### To-do item
Copy the rows below verbatim, omitting the pictures.

### Data shown
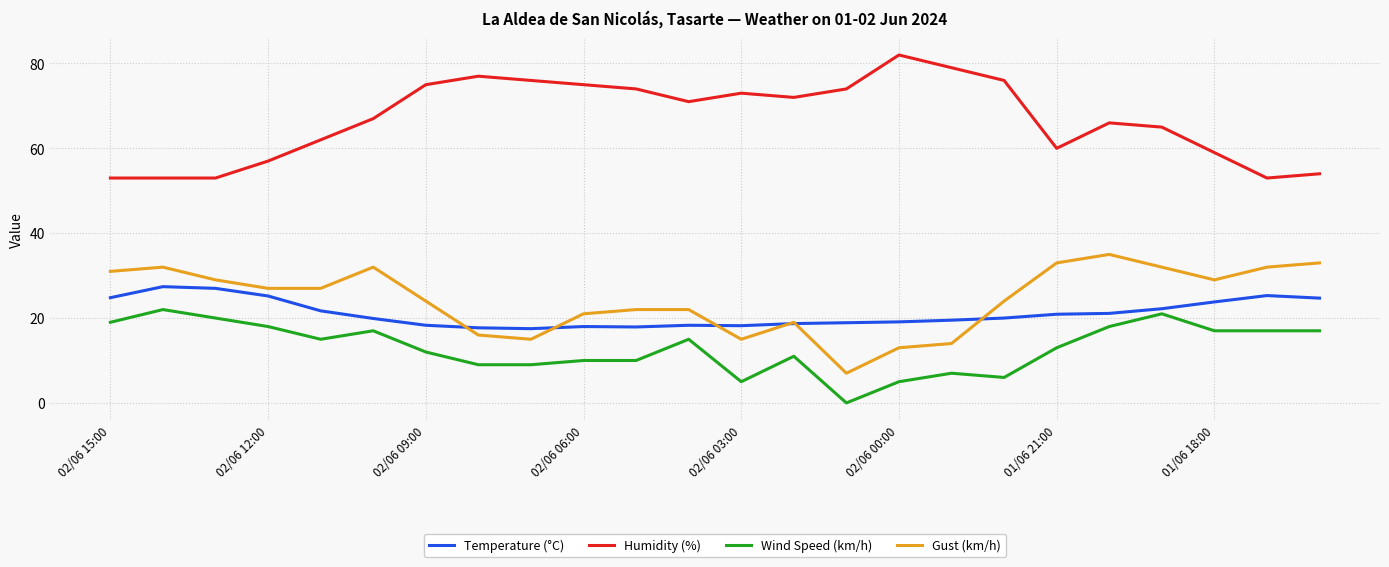

Which series has the largest total across all categories?

Humidity (%)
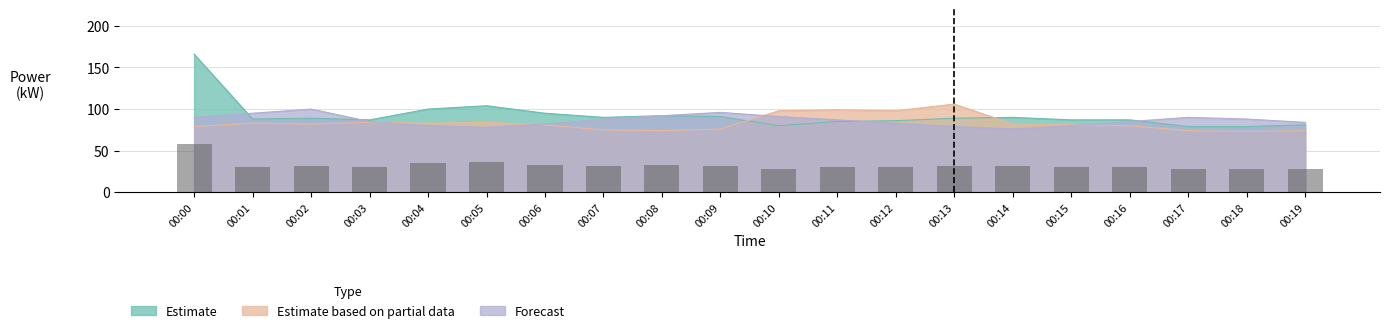

What is the spread (max minus min) of values at 00:09?

20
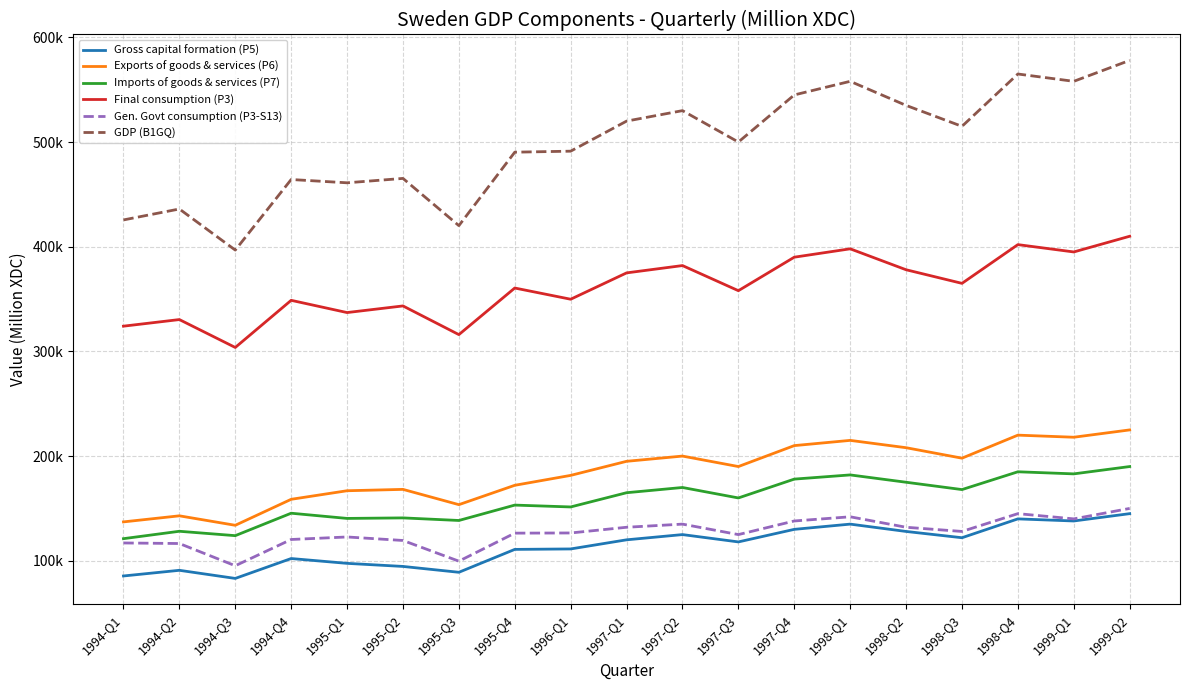

Which series has the widest spread of values?

GDP (B1GQ)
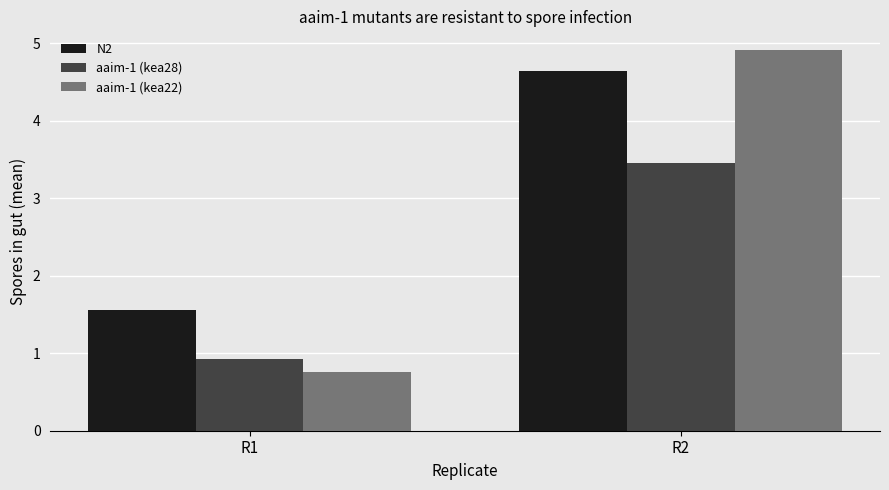

List the series in order of their peak value, highest first.

aaim-1 (kea22), N2, aaim-1 (kea28)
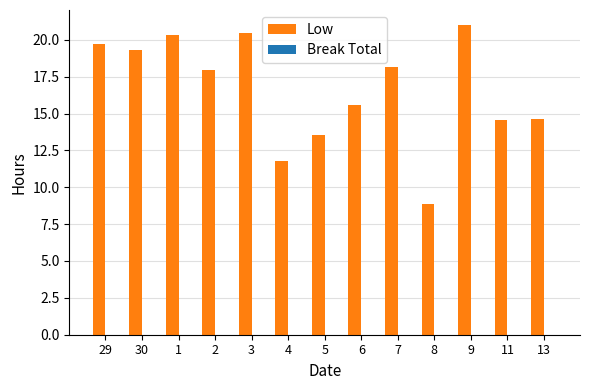

How many data points does each series have?

13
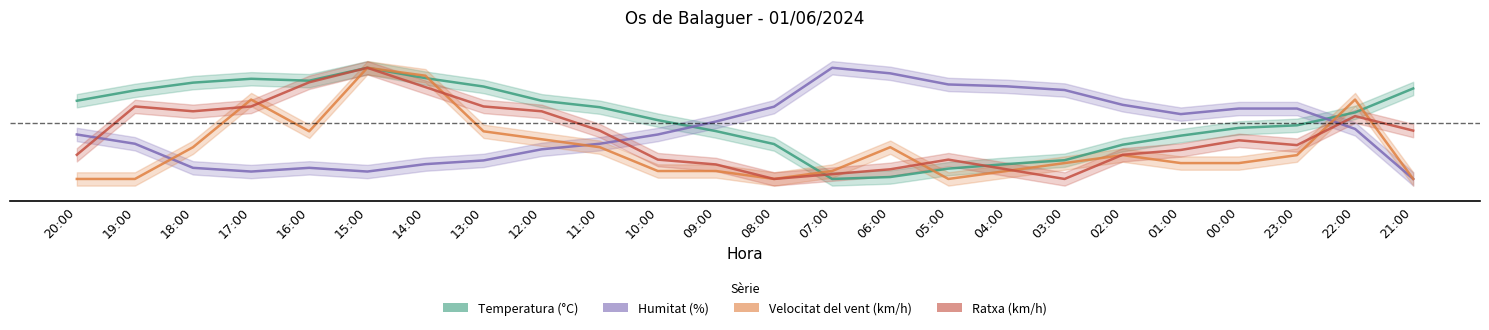

What are all the series names shown in the legend?

Temperatura (°C), Humitat (%), Velocitat del vent (km/h), Ratxa (km/h)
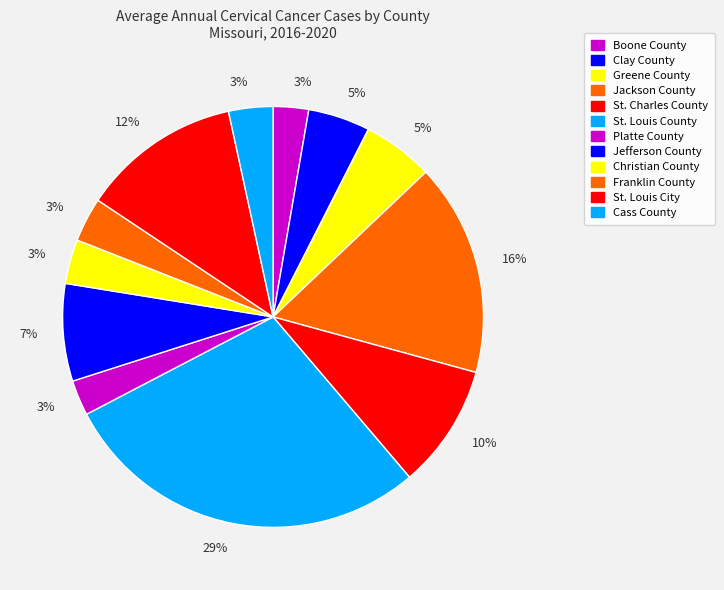

How many segments does this pie chart have?

12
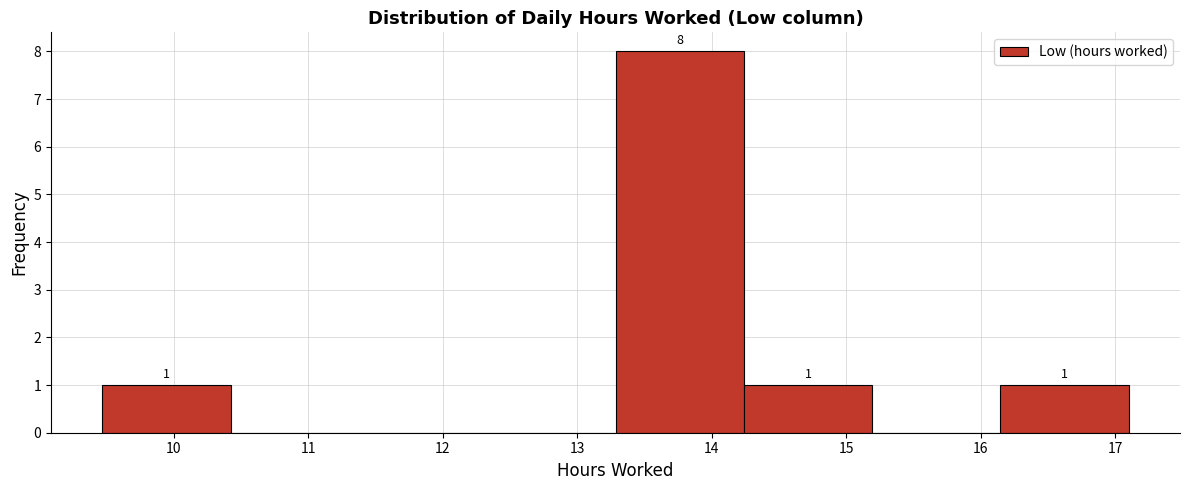

Which range on the x-axis has the tallest bar?

13.3 to 14.2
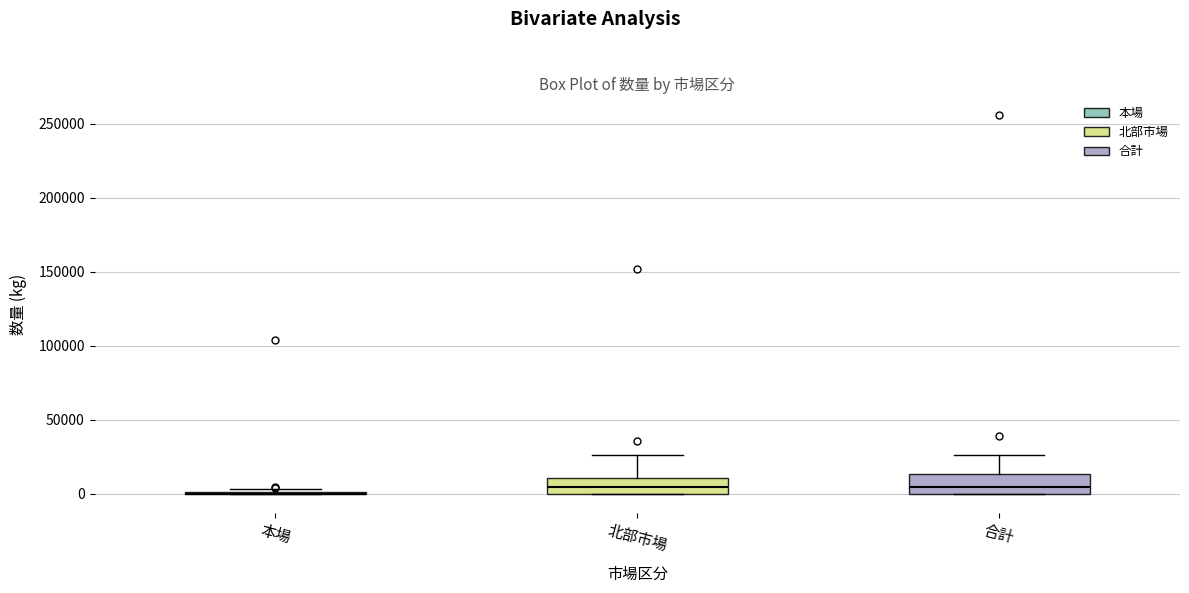

Reading left to right, read every box against the y-axis: the position of its median line, the range the box covers, and the ends of its whiskers. The values are not printed on the chart, so give them approximately, as read against the axis.

本場: box collapsed to a line at 0, whiskers 0 to 5000
北部市場: median 5000, box 0 to 10000, whiskers 0 to 25000
合計: median 5000, box 0 to 15000, whiskers 0 to 25000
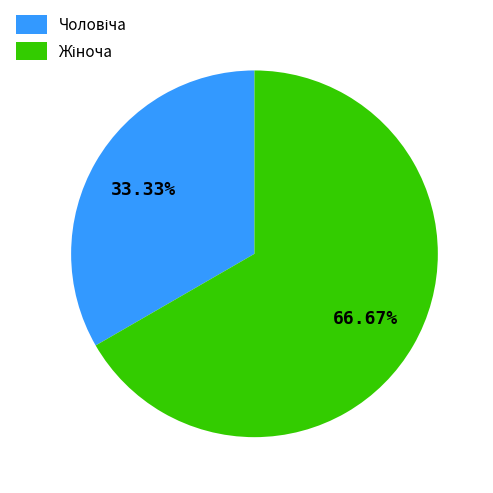

Is there any slice that represents more than half of the pie?

Yes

### Problem solution
Which series has the largest total across all categories?

Humidity (%)

What is the spread (max minus min) of values at 00:09?

20

Which series has the widest spread of values?

GDP (B1GQ)

List the series in order of their peak value, highest first.

aaim-1 (kea22), N2, aaim-1 (kea28)

How many data points does each series have?

13

What are all the series names shown in the legend?

Temperatura (°C), Humitat (%), Velocitat del vent (km/h), Ratxa (km/h)

How many segments does this pie chart have?

12

Which range on the x-axis has the tallest bar?

13.3 to 14.2

Reading left to right, read every box against the y-axis: the position of its median line, the range the box covers, and the ends of its whiskers. The values are not printed on the chart, so give them approximately, as read against the axis.

本場: box collapsed to a line at 0, whiskers 0 to 5000
北部市場: median 5000, box 0 to 10000, whiskers 0 to 25000
合計: median 5000, box 0 to 15000, whiskers 0 to 25000

Is there any slice that represents more than half of the pie?

Yes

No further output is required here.